The fact that some workers own their homes and a few other assets, while affecting the wealth statistics, in no way alters this monopoly of the means of production.

A common answer to these figures is to say that nowadays private holdings of shares are not very important since most shares are owned by Life Insurance and Pension Funds. This is completely false, for these institutions only hold one fifth of the shares and the remainder have stayed in private hands.

Moreover it is nonsense to think that most people in the country have an equal share in those funds; in fact the richest 1% have more than a 10% stake in both these types of institutions. So if we include the shares which the rich hold indirectly through these institutions, we arrive at the richest 1% owning around two thirds of all shares – this being a considerable understatement given the deficiencies of the figures – and controlling a good deal more through their domination of the institutions.

The question immediately arises as to whether the Labour Party’s wealth tax would seriously challenge this monopoly of ownership of the means of production. Precise proposals have not been made public, but presumably they will be fairly close to the 1969 plan in Labour’s Economic Strategy, which called for a tax of 1% on holdings of wealth between £50,000 and £100,000, rising to 5% on holdings above £400,000.

In the first instance the reaction of the rich just to the talk of a wealth tax has been one of horror. There can be no doubt how they would fight it. A profusion of tax avoidance companies would spring into existence. To some extent that process has already started.

But even supposing taxes were levied, it would, at the levels talked about in this document, amount to £250 million. How is this to be financed.

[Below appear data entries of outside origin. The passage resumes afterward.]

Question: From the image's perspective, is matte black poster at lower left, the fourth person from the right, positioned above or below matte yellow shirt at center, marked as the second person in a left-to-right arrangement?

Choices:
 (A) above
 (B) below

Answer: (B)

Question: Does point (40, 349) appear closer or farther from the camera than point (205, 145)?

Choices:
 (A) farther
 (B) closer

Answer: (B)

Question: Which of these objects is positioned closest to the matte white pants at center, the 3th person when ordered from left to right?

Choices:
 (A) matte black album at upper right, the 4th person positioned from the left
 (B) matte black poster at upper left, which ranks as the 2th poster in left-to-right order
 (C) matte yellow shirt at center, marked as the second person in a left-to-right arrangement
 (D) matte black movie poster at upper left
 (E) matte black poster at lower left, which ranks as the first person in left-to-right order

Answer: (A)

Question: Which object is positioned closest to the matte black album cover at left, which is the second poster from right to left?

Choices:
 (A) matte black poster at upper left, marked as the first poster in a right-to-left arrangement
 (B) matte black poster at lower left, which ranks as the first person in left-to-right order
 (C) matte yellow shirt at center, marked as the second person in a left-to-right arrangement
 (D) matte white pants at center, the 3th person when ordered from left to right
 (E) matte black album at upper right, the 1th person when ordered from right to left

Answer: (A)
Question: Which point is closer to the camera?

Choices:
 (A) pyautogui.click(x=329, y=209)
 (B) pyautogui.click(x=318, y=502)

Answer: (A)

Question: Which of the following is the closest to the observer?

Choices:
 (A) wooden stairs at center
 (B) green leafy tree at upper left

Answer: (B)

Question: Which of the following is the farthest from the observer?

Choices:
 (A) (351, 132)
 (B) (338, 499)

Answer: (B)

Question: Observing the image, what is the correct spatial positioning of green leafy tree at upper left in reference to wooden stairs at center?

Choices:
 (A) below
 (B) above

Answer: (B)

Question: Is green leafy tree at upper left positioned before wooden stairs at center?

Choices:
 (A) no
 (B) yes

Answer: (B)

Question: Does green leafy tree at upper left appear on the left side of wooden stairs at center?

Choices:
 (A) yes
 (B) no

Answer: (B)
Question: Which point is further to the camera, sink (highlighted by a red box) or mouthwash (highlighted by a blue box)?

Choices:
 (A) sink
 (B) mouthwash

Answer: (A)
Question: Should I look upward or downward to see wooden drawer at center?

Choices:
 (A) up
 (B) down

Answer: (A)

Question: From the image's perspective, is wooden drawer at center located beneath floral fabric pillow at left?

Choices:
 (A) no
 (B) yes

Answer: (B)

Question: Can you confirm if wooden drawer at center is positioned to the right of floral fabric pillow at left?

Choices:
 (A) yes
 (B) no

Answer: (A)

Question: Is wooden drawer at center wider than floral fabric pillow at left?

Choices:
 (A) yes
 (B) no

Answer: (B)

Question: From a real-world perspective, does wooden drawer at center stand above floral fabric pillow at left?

If the rich really had to pay it, they would respond by cutting investment in proportion. That would only intensify the crisis in the system. In political terms a Labour Government with such policies of clipping at the edges of wealth faces the old problem: either carry the measures right through to completely expropriating them, or they will resist to such an extent that the Government is left powerless.

Even if the tax was levied at much more penal rates than at present contemplated, it would be decades before the capitalists were forced to sell all their stocks and shares to the Government to pay the tax. The working class cannot afford to wait for such a gradual process of nationalisation! Nor will the rich wait while they are ‘gradually’ taken over!

Outright nationalisation of all the major industrial and financial companies would eliminate the capitalists’ control over the economy “at a stroke”; and with compensation based not on the stock market valuation of the firm, but on the basis of proven need, the working class would not be lumbered with a gigantic burden of interest on the bonds given in exchange for the companies nationalised, as occurred after the post-war nationalisations.

Such a programme is the only one which would effectively challenge the inequalities in our society, it must be taken up by the whole Labour Movement in response to the capitalists’ opposition to the present modest proposals for the wealth tax.